[An image of a baby. Photo Credit to Pexels]

KJ, a six-to-seven-month-old infant, has become the first patient in medical history to undergo genetic modification to treat a rare disorder known as CPS1 deficiency.

Born in August 2024 at the Children’s Hospital of Philadelphia (CHOP), KJ was diagnosed almost immediately with the life-threatening condition.

Working together with Penn Medicine, researchers developed a personalized gene-editing therapy using a form of CRISPR technique called base editing.

CPS1 deficiency occurs when the body lacks enzymes needed to convert ammonia into urea.

Without this function, byproducts of protein metabolism accumulate in the liver, causing dangerous levels of ammonia in the bloodstream.

When left untreated, excess ammonia severely damages both the brain and liver.

Historically, infants diagnosed with CPS1 deficiency rarely survive longer than a week. 

Those who do often live with profound developmental disabilities.

Standard treatment has relied on strict protein restriction and, ultimately, a liver transplant.

Yet many infants die before receiving a donor organ due to organ failure during the waiting period.

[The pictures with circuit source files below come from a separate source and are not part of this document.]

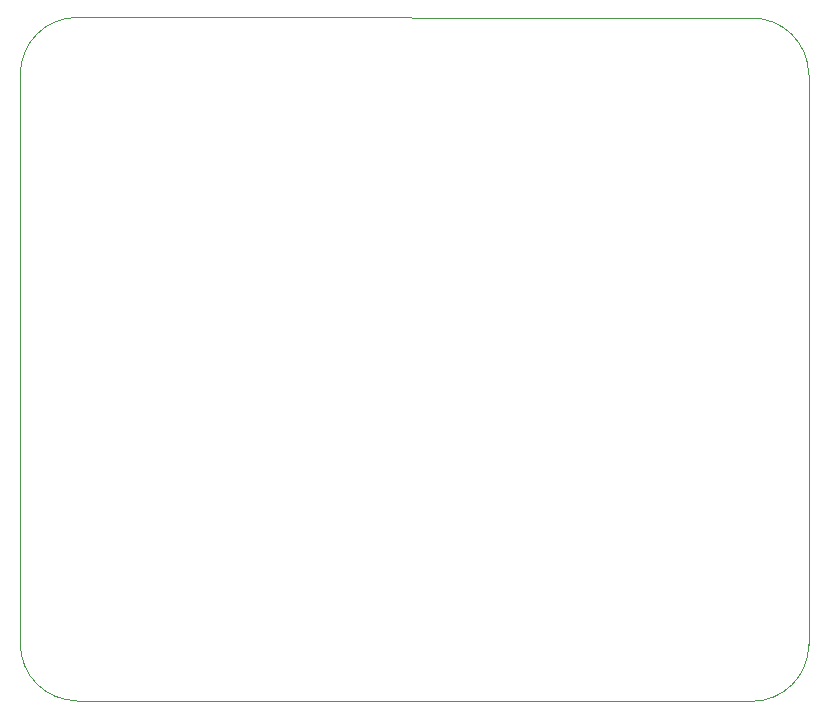
<source format=gbr>
%TF.GenerationSoftware,KiCad,Pcbnew,(6.0.9)*%
%TF.CreationDate,2023-01-13T23:22:46-06:00*%
%TF.ProjectId,PlantHumidifier,506c616e-7448-4756-9d69-646966696572,A*%
%TF.SameCoordinates,Original*%
%TF.FileFunction,Profile,NP*%
%FSLAX46Y46*%
G04 Gerber Fmt 4.6, Leading zero omitted, Abs format (unit mm)*
G04 Created by KiCad (PCBNEW (6.0.9)) date 2023-01-13 23:22:46*
%MOMM*%
%LPD*%
G01*
G04 APERTURE LIST*
%TA.AperFunction,Profile*%
%ADD10C,0.100000*%
%TD*%
G04 APERTURE END LIST*
D10*
X122550000Y-56675000D02*
X122550000Y-104925000D01*
X60600000Y-51825000D02*
X117750000Y-51875000D01*
X60600000Y-51825000D02*
G75*
G03*
X55800000Y-56625000I0J-4800000D01*
G01*
X60600000Y-109675000D02*
X117750000Y-109725000D01*
X55800000Y-56625000D02*
X55800000Y-104875000D01*
X117750000Y-109725000D02*
G75*
G03*
X122550000Y-104925000I0J4800000D01*
G01*
X55800000Y-104875000D02*
G75*
G03*
X60600000Y-109675000I4800000J0D01*
G01*
X122550000Y-56675000D02*
G75*
G03*
X117750000Y-51875000I-4800000J0D01*
G01*
M02*

</source>
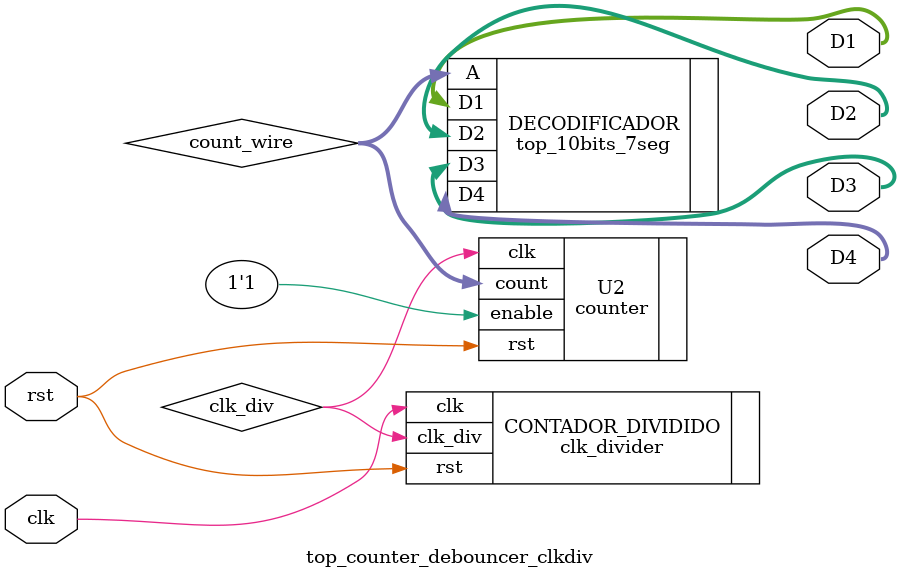
<source format=v>
module top_counter_debouncer_clkdiv(
    input clk,
    input rst,
	 output [6:0] D1, D2, D3, D4    
);

// Señales Auxiliares
wire clk_div;             
wire rst_debouncer;       
wire [22:0] count_wire;   

//50_000_000 es 1seg
//50_000_000 / 1_000
	 
counter U2 (.clk(clk_div),.rst(rst),.enable(1'b1),.count(count_wire));
	 
// Instancia del contador (con la salida de clk_div y rst_debouncer)
//counter CONTADOR_CLK_DIV (.clk(clk_div),.rst(rst),.enable(rst_debouncer),.count(count_wire));

// Instancia del divisor de reloj
clk_divider CONTADOR_DIVIDIDO (.clk(clk),.rst(rst),.clk_div(clk_div));

// Instancia del decodificador de 7 segmentos
top_10bits_7seg DECODIFICADOR (.A(count_wire),.D1(D1),.D2(D2),.D3(D3),.D4(D4));

endmodule
</source>
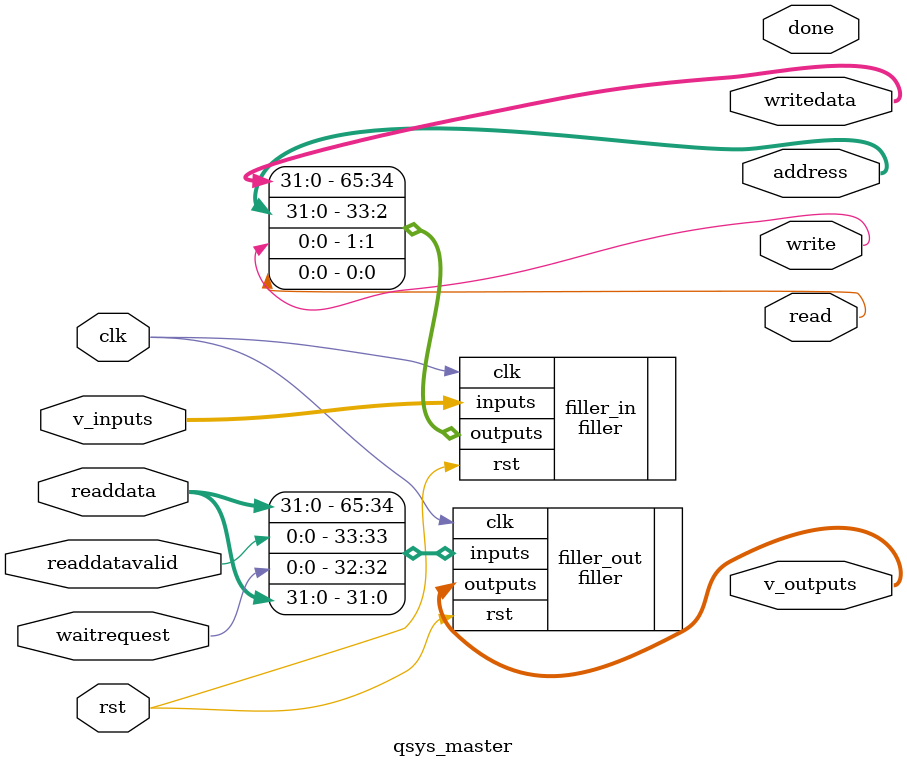
<source format=sv>
/*
 * function : Qsys slave with debug messages for perf eval
 * author   : Mohamed S. Abdelfattah
 * date     : 9-JUNE-2015
 */

module qsys_master
#(
	parameter           WIDTH = 32, //data width
    parameter [7:0]    SRC_ID =  2, //unique id associated with each src
    parameter [7:0]    SNK_ID =  3, //unique id associated with each sink
    parameter [7:0]    DST_ID =  1, //id associated with the destination
    parameter      ADDR_WIDTH = 32  //address width doesn't matter
)
(
	input clk,
	input rst,
    output done,
    
    output wire      [WIDTH-1:0] writedata ,
    output wire [ADDR_WIDTH-1:0] address,
    output wire                  write,
    output wire                  read,
    input  wire      [WIDTH-1:0] readdata,
    input  wire                  readdatavalid,
    input  wire                  waitrequest,
    
    input  [WIDTH+ADDR_WIDTH+1:0] v_inputs,
    output [WIDTH+ADDR_WIDTH+1:0] v_outputs
);

filler
#(
    .NOC_WIDTH(WIDTH+ADDR_WIDTH+2)
)
filler_in
(
    .clk(clk),
    .rst(rst),
    .inputs(v_inputs),
    .outputs({writedata,address,write,read})
);

filler
#(
    .NOC_WIDTH(WIDTH+ADDR_WIDTH+2)
)
filler_out
(
    .clk(clk),
    .rst(rst),
    .inputs({readdata,readdatavalid,waitrequest,readdata[WIDTH-1 -: ADDR_WIDTH]}),
    .outputs(v_outputs)
);


endmodule
















</source>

With the support of NIH (National Institutes of Health), doctors and scientists obtained unprecedented approval from the U.S. Food and Drug Administration (FDA) to attempt gene therapy for KJ. 

After receiving approval, scientists worked and completed on record time; they were able to complete KJ’s treatment in less than six months.

In comparison, a typical approval and treatment creation takes years, meaning the scientists were racing against KJ’s limited lifespan.

Using advanced gene-editing technology, the scientists created an infusion designed to correct the defective DNA.

To be specific, base editing, a refined method of CRISPR, uses a guide RNA to target the precise location of the mutation.  

Instead of cutting out entire DNA segments, it replaces the faulty section with the correct code.

This approach reduces the risk of errors such as missing or duplicated sequences.

Although base editing is more complete and gentle, there are chances of errors during the CRISPR process.

After weeks of infusion therapy, KJ’s condition began to improve.

He was able to tolerate higher protein levels in his diet and required less medication to control ammonia levels.

Scientists observed no severe side effects, though monitoring continues for potential long-term complications.

The early results suggest that the customized therapy was both safe and effective.

Researchers emphasize, however, the cost of such highly personalized treatments continues to pose a major challenge.

Questions now loom over who will have access and how healthcare systems might bear the expense.Even with these challenges, the achievement offers a new sense of hope.

Families facing rare and devastating genetic conditions may now see a path to survival.

KJ’s case is expected to be the beginning of a new era in which personalized gene therapies could transform outcomes for patients once considered untreatable.